[Items from a data source]
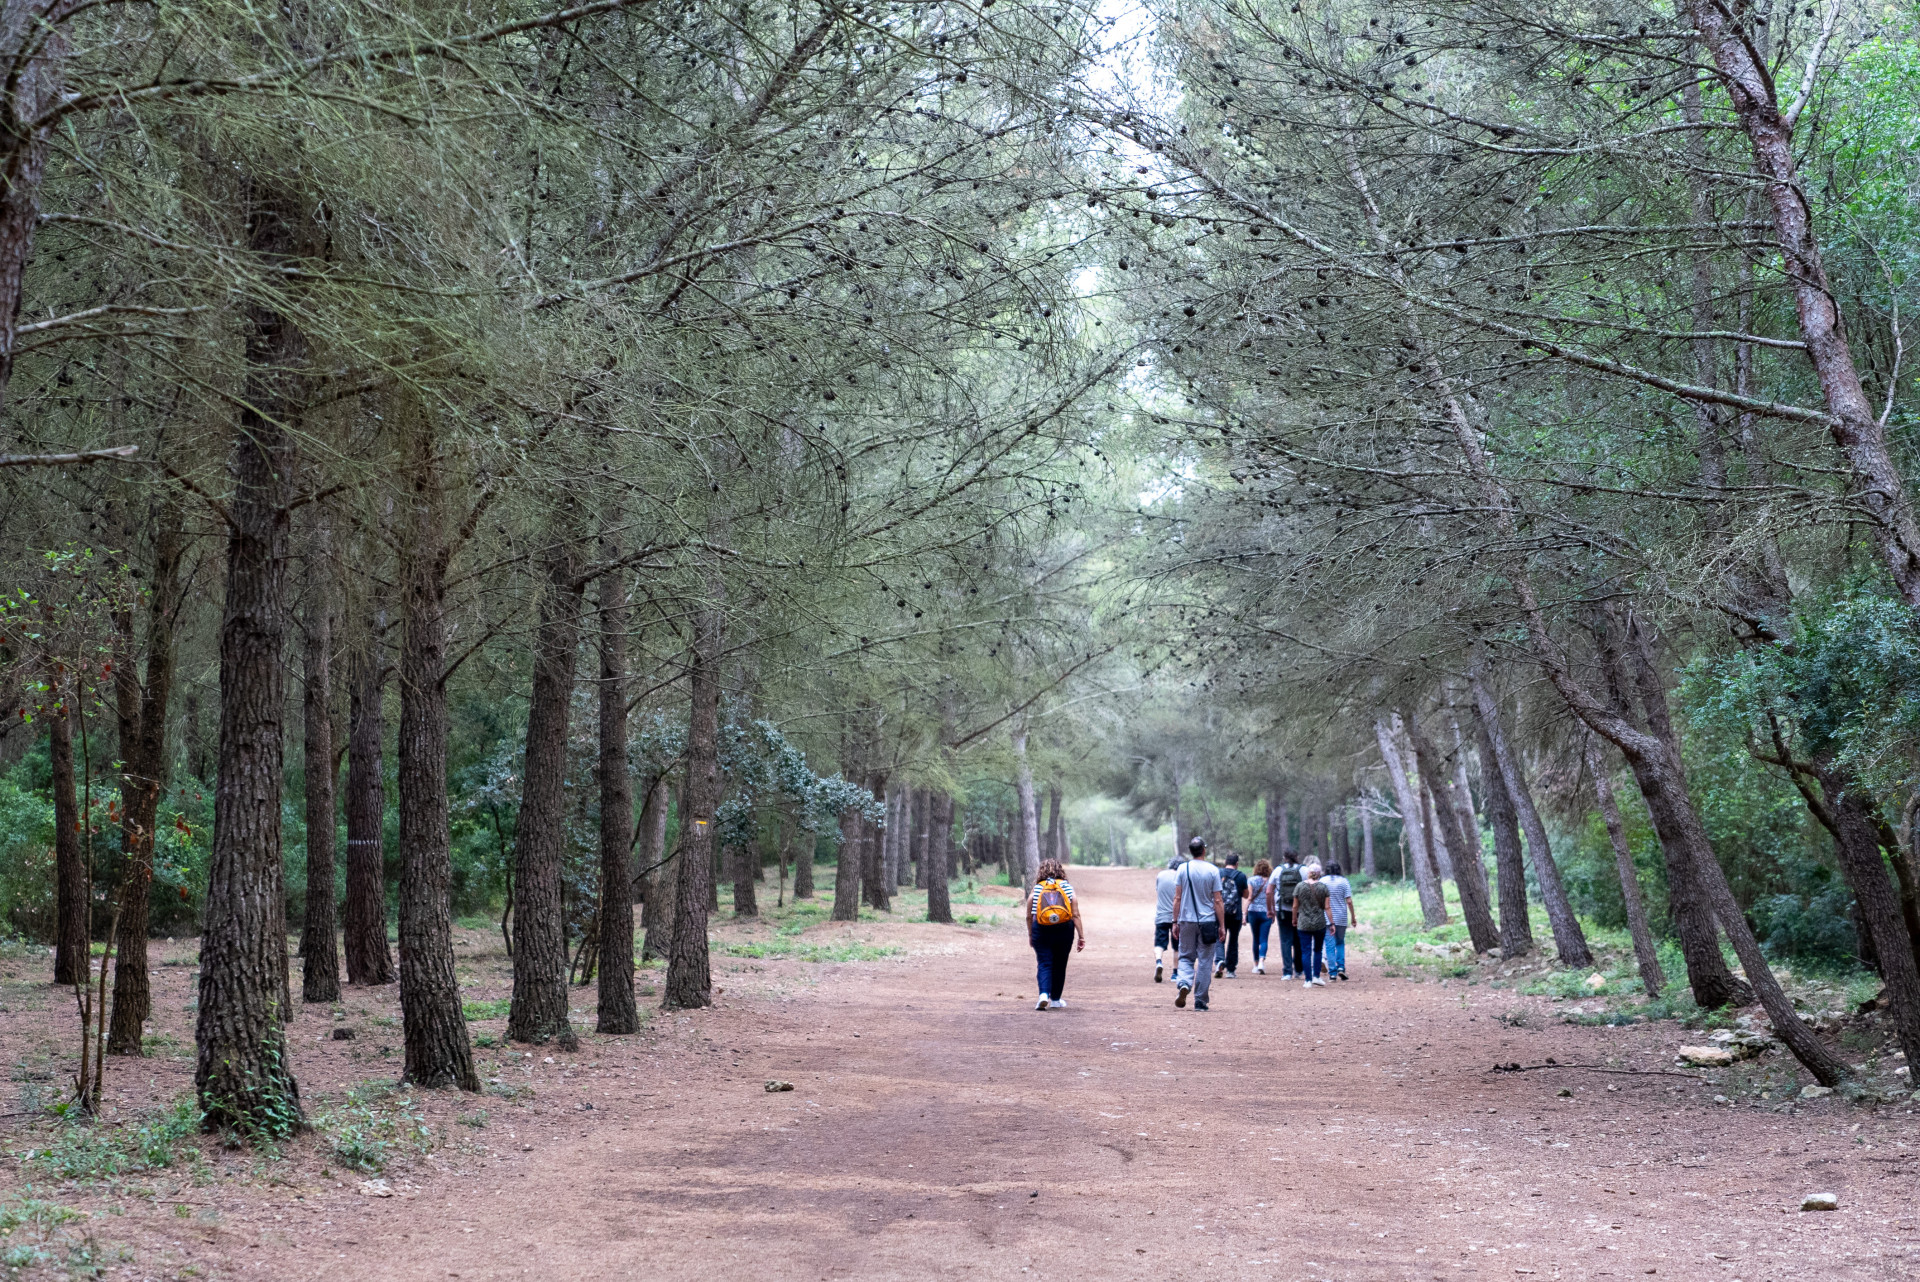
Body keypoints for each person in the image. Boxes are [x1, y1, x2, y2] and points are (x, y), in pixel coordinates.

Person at [1167, 836, 1225, 1011]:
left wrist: (1174, 921)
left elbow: (1177, 898)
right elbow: (1218, 900)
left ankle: (1184, 982)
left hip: (1186, 920)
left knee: (1185, 956)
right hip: (1207, 922)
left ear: (1190, 851)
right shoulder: (1213, 870)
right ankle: (1200, 1000)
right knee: (1206, 960)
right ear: (1204, 850)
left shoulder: (1182, 869)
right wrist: (1221, 925)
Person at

■ Assigned task ■
Output exactly what runs from the line with "right shoulder: (1213, 870)" to the final line above, both lines included, and nothing else.

■ Answer below ■
right shoulder: (1213, 870)
right ankle: (1200, 1000)
right knee: (1206, 960)
right ear: (1204, 850)
left shoulder: (1182, 869)
right wrist: (1221, 925)
Person at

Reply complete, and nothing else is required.